Roast Almond & Honey Bars

Ingredients: 8 Servings

  • ¾ cup rolled oats (uncooked, quick oats)
  • ½ cup almonds (toasted)
  • ⅓ cup raisins
  • ½ Tsp Cinnamon
  • ½ cup peanut butter (or your choice of nut/seed butter)
  • ¼ Cup raw honey


Start by roasting the almonds: place almonds in a dry pan on medium heat. Toss/shake every few seconds until the almonds smell toasted and are beginning to turn golden.

Allow to cool then chop into smaller pieces.

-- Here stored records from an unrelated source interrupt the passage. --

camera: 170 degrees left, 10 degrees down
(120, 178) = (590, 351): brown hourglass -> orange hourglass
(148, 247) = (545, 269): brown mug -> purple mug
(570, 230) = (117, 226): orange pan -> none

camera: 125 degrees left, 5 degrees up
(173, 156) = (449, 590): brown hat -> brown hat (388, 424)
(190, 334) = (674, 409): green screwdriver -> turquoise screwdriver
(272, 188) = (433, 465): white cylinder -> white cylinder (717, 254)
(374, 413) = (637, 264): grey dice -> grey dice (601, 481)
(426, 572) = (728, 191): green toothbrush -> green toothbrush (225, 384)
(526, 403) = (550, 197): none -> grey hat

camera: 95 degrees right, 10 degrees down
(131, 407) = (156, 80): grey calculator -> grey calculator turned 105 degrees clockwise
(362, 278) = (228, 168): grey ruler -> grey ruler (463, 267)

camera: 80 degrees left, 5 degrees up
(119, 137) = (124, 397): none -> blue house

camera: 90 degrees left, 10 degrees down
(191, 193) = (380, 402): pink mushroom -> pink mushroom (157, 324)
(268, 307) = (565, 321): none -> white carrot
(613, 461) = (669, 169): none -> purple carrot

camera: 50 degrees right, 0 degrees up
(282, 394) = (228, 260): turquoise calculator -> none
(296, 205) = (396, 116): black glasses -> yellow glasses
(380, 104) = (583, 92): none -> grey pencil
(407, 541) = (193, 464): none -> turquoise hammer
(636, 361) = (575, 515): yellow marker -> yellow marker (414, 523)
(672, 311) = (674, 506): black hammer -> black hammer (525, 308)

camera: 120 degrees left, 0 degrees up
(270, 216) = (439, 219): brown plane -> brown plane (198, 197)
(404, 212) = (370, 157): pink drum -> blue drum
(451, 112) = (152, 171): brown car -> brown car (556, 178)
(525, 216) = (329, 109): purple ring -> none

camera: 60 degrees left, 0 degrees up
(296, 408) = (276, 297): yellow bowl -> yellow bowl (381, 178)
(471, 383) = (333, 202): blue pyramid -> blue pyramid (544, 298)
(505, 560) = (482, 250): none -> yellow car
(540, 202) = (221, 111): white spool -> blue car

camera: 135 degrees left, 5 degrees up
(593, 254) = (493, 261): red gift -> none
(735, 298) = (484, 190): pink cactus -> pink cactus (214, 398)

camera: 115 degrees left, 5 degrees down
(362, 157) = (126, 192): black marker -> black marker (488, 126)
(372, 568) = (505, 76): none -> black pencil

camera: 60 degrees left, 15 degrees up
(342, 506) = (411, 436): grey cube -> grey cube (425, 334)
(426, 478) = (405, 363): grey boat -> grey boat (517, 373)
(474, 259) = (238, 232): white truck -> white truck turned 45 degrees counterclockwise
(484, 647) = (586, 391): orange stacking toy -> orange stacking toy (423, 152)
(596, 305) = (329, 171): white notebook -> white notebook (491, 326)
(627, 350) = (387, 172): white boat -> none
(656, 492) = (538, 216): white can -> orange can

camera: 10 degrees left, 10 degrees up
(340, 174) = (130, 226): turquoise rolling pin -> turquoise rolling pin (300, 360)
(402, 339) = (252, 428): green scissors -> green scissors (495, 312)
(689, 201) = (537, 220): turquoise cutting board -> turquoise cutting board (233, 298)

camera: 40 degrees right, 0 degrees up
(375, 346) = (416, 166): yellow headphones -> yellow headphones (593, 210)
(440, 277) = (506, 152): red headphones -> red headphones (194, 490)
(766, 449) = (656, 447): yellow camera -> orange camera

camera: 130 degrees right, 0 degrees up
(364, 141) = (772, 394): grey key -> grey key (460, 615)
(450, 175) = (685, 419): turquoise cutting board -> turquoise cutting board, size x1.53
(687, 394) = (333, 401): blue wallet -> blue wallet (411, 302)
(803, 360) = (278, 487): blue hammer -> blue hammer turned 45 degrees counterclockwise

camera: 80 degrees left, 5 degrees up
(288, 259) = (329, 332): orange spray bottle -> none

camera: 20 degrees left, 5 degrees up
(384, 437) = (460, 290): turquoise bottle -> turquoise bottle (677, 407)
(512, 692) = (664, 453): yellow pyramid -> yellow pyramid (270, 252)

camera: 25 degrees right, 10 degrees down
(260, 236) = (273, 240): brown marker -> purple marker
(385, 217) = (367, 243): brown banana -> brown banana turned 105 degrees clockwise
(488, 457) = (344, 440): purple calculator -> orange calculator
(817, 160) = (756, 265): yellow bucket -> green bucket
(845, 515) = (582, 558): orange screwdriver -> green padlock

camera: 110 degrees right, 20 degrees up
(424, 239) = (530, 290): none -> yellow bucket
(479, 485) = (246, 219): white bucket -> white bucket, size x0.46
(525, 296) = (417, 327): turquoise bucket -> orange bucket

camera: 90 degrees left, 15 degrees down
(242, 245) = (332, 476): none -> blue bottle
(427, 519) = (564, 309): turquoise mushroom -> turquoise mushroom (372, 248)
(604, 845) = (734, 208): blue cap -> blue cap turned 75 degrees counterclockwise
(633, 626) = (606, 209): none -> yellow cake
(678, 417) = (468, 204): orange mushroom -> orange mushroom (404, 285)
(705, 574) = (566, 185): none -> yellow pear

  1. In a separate bowl mix the peanut butter and honey. If it’s too hard to mix, put in the microwave for 10 seconds to soften.
  1. Add the dry ingredients to the honey-peanut butter mix and stir until there are no dry oats remaining.
  1. Line a loaf tin with baking parchment paper (8×2 inches in size), or spray the tin with olive oil. Transfer the mix into the tin and press down using the back of a spoon to compact the mixture. Place in the fridge for an hour, or overnight, slice into portions and store in an airtight container. Bars will keep for 5-6 in room temperature, or frozen if you want to make a bigger batch.